Wer ist laut dem Artikel über die Hamburger Ostertöne die künstlerische Leiterin des Festivals?

§ **VORLIEGENDER TEXT**
== == ==

Hamburger Ostertöne // News
Hamburger Brahms-Festvial will mit Elektroklängen Jugend erobern
Das Klassikfestival "Hamburger Ostertöne" will jünger werden. Zwar hat man sich wie immer "Brahms meets Moderne" auf die Fahnen geschrieben, doch bei der vierten Ausgabe im April wird in puncto Modernität noch einer draufgesetzt. Die Kompositionen des berühmten Hamburger Ehrenbürgers Johannes Brahms treffen diesmal auch auf Kurzfilme, Literatur und moderne Elektroklänge. "Wir wünschen uns neue Ohren bei dem Festival, vor allem junge Leute", erklärt die künstlerische Leiterin und Dirigentin Simone Young (Foto). Geplante Lockstoffe für junge Lauscher u. a.: eine Fusion aus Film und Musik der Free Radicals, Lesungen von Kurzgeschichten sowie eine futuristische Elektroorgelinterpretation des "Deutschen Requiems" von Wolfgang Mitterer. Auftakt ist wie immer Karfreitag (10. 4.); das Finale am Ostermontag überlässt man mit dem Bundesjugendorchester ebenfalls dem Nachwuchs.

== == ==

Auflistungen der Objektverschiebungen
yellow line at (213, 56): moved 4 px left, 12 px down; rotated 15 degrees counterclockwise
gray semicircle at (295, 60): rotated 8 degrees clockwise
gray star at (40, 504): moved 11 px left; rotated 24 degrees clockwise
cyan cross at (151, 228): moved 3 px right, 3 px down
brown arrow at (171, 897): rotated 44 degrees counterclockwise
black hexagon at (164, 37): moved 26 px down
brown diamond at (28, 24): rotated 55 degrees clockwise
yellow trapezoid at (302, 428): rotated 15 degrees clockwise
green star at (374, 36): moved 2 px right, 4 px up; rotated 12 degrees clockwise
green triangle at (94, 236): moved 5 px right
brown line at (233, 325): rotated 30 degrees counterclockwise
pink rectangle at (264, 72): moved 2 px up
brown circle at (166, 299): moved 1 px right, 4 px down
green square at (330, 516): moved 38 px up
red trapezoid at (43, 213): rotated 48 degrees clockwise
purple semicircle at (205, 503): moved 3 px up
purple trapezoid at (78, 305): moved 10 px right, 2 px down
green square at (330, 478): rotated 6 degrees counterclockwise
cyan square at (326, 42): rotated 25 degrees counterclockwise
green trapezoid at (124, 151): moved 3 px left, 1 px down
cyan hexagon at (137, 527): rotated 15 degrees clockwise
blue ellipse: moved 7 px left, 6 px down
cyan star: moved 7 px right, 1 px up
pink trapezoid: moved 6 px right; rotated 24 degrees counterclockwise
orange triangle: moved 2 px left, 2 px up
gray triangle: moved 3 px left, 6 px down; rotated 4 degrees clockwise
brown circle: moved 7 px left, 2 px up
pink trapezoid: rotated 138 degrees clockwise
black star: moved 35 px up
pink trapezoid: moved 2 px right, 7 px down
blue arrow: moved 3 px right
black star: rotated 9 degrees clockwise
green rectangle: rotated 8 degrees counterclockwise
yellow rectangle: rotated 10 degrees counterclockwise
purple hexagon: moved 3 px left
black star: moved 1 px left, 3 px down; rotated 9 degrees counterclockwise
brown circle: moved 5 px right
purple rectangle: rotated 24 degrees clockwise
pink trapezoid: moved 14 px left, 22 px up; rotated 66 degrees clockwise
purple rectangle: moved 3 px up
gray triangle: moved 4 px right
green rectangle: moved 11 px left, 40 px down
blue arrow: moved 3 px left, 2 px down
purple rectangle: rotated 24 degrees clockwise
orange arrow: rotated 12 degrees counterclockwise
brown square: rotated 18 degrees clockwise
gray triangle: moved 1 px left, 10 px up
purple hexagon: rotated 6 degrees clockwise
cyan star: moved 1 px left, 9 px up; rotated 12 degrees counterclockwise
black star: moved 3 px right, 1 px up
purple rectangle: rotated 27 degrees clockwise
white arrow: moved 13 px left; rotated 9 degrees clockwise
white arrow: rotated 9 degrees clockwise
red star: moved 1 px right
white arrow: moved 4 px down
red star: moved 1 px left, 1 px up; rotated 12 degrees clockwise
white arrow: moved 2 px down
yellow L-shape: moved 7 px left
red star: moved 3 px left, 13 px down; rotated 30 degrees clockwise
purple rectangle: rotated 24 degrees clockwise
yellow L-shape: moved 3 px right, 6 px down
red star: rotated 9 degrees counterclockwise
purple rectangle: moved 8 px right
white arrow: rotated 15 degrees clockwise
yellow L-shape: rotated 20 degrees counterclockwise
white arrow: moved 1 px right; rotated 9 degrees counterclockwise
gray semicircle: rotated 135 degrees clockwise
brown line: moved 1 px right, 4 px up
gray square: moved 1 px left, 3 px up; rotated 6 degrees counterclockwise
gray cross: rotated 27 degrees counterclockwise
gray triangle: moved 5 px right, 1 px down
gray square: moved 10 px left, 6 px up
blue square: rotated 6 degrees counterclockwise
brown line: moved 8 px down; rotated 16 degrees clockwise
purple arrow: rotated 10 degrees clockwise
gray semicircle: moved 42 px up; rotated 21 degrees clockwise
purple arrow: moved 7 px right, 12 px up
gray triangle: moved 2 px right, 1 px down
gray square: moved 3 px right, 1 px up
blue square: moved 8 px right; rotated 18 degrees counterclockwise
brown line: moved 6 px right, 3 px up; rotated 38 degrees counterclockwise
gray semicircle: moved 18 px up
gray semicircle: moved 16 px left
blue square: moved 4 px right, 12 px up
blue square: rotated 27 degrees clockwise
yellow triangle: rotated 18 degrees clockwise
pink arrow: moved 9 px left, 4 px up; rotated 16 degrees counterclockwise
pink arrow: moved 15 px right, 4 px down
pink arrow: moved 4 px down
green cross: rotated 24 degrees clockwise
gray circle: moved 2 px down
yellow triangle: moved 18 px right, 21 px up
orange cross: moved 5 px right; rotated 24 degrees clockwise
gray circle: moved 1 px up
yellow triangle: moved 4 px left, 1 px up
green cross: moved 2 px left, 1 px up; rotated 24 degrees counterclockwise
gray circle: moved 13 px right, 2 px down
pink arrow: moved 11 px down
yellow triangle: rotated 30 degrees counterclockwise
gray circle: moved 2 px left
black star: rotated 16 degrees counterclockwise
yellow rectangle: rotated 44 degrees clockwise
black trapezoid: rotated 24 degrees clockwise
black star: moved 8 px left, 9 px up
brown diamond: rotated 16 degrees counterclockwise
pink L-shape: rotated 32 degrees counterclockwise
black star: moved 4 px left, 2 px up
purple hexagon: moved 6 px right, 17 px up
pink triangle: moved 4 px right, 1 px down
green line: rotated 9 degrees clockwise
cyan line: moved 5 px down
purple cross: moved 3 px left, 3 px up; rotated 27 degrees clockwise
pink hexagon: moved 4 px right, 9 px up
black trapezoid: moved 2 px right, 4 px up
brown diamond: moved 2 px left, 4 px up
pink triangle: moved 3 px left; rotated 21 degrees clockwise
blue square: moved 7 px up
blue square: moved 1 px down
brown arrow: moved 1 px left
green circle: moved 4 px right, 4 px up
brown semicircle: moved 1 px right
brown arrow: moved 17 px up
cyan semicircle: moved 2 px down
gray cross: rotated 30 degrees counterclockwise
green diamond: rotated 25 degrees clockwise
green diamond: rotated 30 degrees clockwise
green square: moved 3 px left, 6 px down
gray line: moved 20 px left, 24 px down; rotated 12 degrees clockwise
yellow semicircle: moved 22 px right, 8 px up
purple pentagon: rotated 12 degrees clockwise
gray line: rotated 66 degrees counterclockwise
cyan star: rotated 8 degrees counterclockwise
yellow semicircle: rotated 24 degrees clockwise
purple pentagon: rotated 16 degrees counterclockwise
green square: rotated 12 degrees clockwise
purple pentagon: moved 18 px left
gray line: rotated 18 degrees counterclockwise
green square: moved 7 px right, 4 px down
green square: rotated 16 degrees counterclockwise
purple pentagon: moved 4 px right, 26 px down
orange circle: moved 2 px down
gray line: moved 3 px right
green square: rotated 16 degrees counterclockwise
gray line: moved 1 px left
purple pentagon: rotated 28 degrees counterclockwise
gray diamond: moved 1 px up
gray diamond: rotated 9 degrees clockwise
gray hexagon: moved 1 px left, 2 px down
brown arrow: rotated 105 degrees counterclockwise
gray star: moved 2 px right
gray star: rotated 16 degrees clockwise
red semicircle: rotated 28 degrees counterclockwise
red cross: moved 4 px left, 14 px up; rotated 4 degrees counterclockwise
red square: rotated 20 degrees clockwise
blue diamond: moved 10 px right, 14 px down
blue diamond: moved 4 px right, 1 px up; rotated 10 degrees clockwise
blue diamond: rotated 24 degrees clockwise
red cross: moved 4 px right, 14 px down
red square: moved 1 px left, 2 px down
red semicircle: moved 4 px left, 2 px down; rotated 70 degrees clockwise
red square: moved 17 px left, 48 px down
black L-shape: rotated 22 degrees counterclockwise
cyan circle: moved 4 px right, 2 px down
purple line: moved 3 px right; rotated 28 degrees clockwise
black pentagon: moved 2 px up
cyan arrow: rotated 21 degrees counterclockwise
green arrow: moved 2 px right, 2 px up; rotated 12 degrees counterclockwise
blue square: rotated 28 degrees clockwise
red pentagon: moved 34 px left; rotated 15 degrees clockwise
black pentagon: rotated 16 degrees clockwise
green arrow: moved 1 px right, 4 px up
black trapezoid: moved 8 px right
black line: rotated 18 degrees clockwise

== == ==

§ **ANTWORT**
Die Dirigentin Simone Young.